Descrédito nos cientistas

            A primeira razão elencada acima é que indivíduos anticiência não veem os cientistas como confiáveis. Cientistas são considerados “seres de outra dimensão”, não pertencem ao quotidiano das pessoas, estão tão distantes do cidadão médio que fica fácil contestá-lo. Até porque a contestação nunca é tête-a-tête, logo não há oportunidade de réplica e tréplica, é um posicionamento unilateral.

            Nós, cientistas, temos parte da culpa por essa postura. Via de regra, cientistas se comunicam muito bem com os seus pares, mas falham ao comunicar-se com a sociedade leiga.

            Outro aspecto importante que sempre refiro é que “em Ciência, a verdade é sempre a última verdade”. A Ciência sempre se revisita, dogmas milenares são derrubados, novas teorias são acrescentadas. O debate é uma ferramenta essencial e permanente da Ciência. Assim como o ceticismo o é. Eles permitem o confronto de ideias. O ceticismo obriga a que um cientista que defenda uma posição disponha de elementos sólidos de convicção para o debate com seus colegas.

            Um cientista legítimo não tem preconceitos, não morre abraçado com suas ideias. Se for confrontado com fatos e números que não possa contestar, um cientista se convence de ideias que sejam contrárias às que defendia. Entretanto, fora do ambiente acadêmico, esse debate pode ser percebido como uma fraqueza da Ciência, devido às posturas divergentes. Entretanto, trata-se do oposto, o ceticismo e o debate são essenciais para estabelecer as verdades científicas. Ciência, conhecimento, são construídos pacenciosamente, tijolinho a tijolinho, modificando-se o arquétipo do conhecimento sempre que novos avanços científicos sejam comprovados além de qualquer dúvida razoável.

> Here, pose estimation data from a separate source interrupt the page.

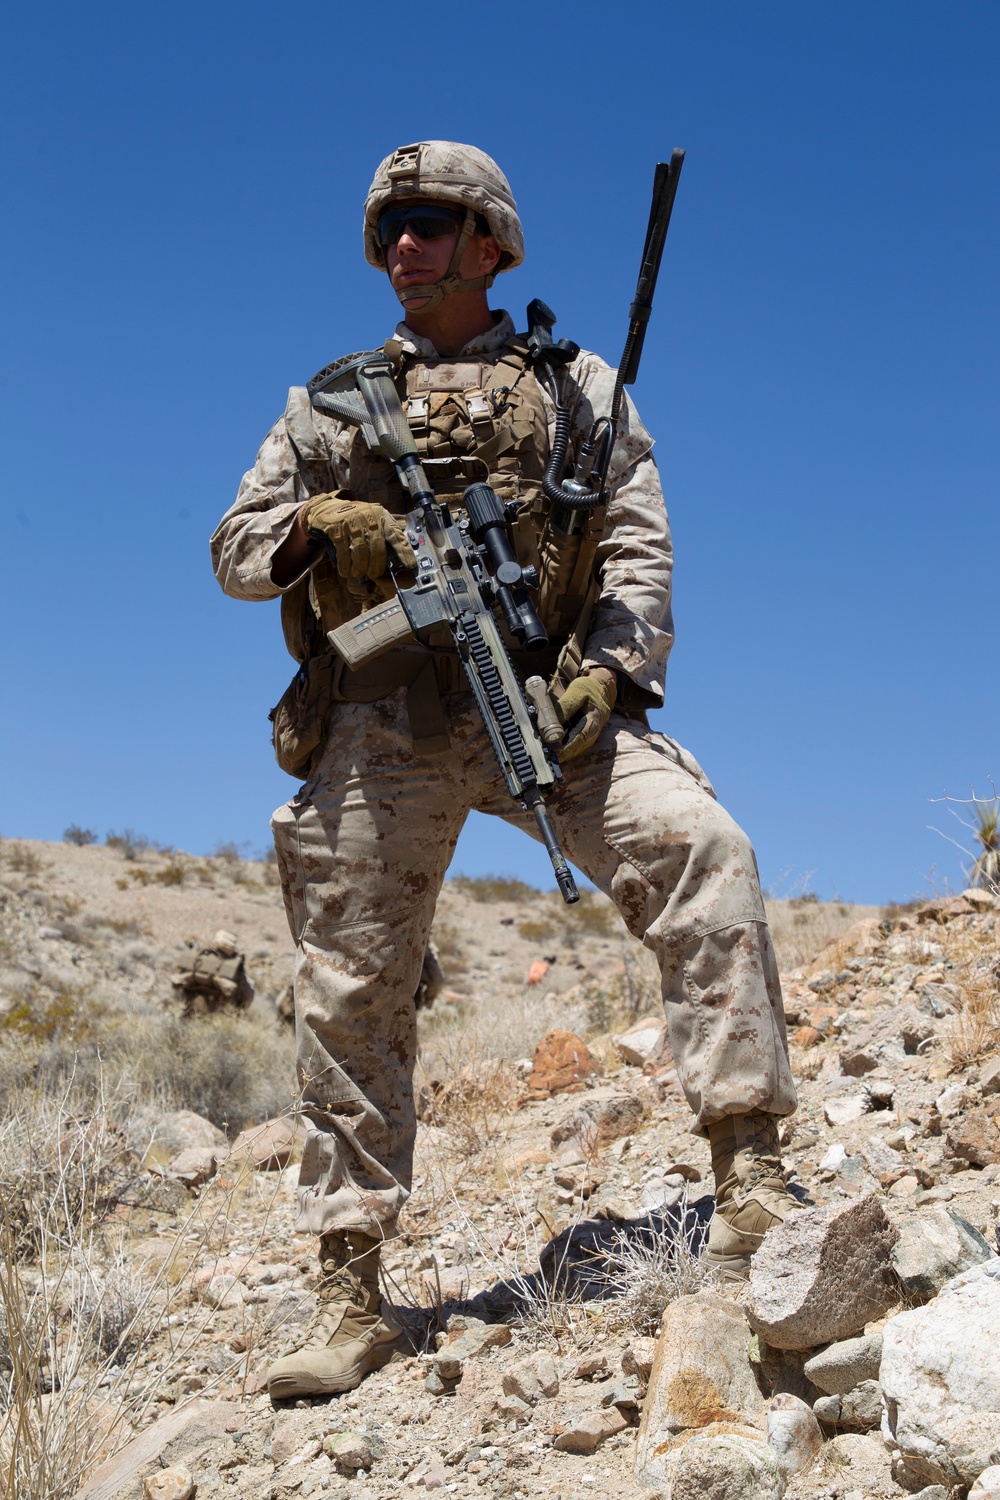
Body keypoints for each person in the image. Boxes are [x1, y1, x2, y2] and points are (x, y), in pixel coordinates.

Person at [211, 141, 798, 1400]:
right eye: (387, 232)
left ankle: (750, 1171)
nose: (401, 248)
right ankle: (348, 1283)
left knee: (705, 853)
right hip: (378, 723)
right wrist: (321, 524)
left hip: (545, 702)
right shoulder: (326, 402)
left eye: (427, 224)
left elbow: (635, 541)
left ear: (488, 243)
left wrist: (614, 673)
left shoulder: (577, 384)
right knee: (353, 989)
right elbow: (235, 548)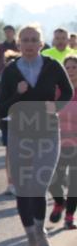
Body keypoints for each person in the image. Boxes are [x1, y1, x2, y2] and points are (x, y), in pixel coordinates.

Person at [0, 25, 74, 246]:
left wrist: (56, 107)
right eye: (25, 40)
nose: (29, 44)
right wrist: (18, 94)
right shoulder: (10, 72)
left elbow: (68, 93)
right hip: (20, 134)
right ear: (18, 45)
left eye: (34, 40)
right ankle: (30, 238)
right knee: (23, 188)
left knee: (39, 185)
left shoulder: (52, 66)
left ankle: (41, 232)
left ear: (41, 44)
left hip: (48, 132)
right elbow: (1, 108)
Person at [48, 55, 77, 229]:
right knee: (52, 177)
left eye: (74, 67)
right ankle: (59, 202)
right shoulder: (57, 90)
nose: (71, 71)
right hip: (56, 142)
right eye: (68, 68)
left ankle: (69, 217)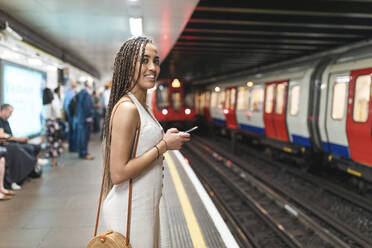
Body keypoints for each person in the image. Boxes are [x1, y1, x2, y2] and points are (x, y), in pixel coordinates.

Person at [101, 36, 190, 248]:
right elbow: (119, 172)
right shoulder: (127, 108)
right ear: (127, 65)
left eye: (156, 61)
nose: (152, 67)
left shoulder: (142, 107)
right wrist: (164, 146)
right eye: (144, 60)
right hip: (132, 211)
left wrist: (164, 139)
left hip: (146, 205)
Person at [42, 87, 63, 167]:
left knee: (48, 144)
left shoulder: (44, 106)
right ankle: (54, 162)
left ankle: (51, 161)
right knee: (55, 143)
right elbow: (58, 115)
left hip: (46, 126)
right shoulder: (53, 104)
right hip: (53, 126)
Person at [75, 81, 94, 160]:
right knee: (84, 137)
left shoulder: (81, 93)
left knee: (80, 136)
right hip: (85, 119)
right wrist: (89, 115)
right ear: (88, 85)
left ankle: (81, 152)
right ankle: (84, 153)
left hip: (80, 118)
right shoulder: (86, 94)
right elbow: (87, 107)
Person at [63, 80, 77, 152]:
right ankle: (73, 147)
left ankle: (71, 147)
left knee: (70, 131)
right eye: (73, 82)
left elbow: (65, 104)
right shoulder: (71, 92)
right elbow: (71, 105)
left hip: (68, 114)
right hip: (71, 114)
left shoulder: (66, 92)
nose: (75, 83)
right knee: (73, 131)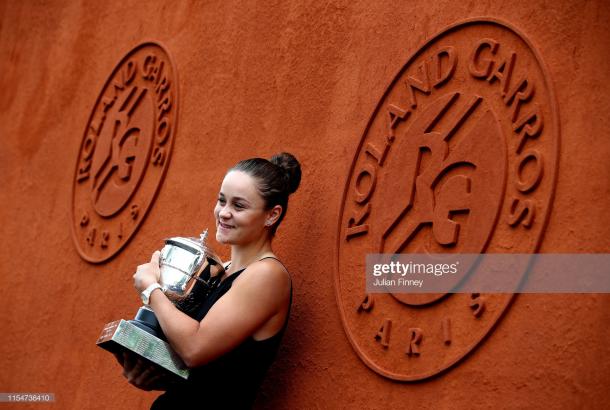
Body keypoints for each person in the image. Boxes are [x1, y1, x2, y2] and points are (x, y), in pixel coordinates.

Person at [115, 152, 301, 409]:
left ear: (272, 215)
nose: (224, 213)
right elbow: (206, 374)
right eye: (221, 201)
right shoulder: (220, 270)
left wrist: (151, 288)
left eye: (239, 206)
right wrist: (149, 371)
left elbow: (194, 348)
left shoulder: (267, 275)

            Como os cientistas podem aumentar sua credibilidade? Eles devem comunicar ao público que o debate é uma parte natural do processo científico. Para aumentar a confiabilidade, eles podem demonstrar à sociedade que seu trabalho é motivado por objetivos que beneficiam a população. E, particularmente, tanto cientistas individualmente, como suas instituições (Universidades ou Institutos), necessitam investir fortemente na comunicação da Ciência, ou seja, transmitir os avanços científicos para a sociedade em uma linguagem clara, inteligível, didática, de forma transparente, independente e sem vieses.

 

As bolhas sociais

            A postura anticiência cresceu nos últimos anos devido à massificação das mídias sociais. Contraditoriamente, essas mídias são frutos de avanços científicos, ou seja, a Ciência forneceu os mecanismos para que ela fosse contestada!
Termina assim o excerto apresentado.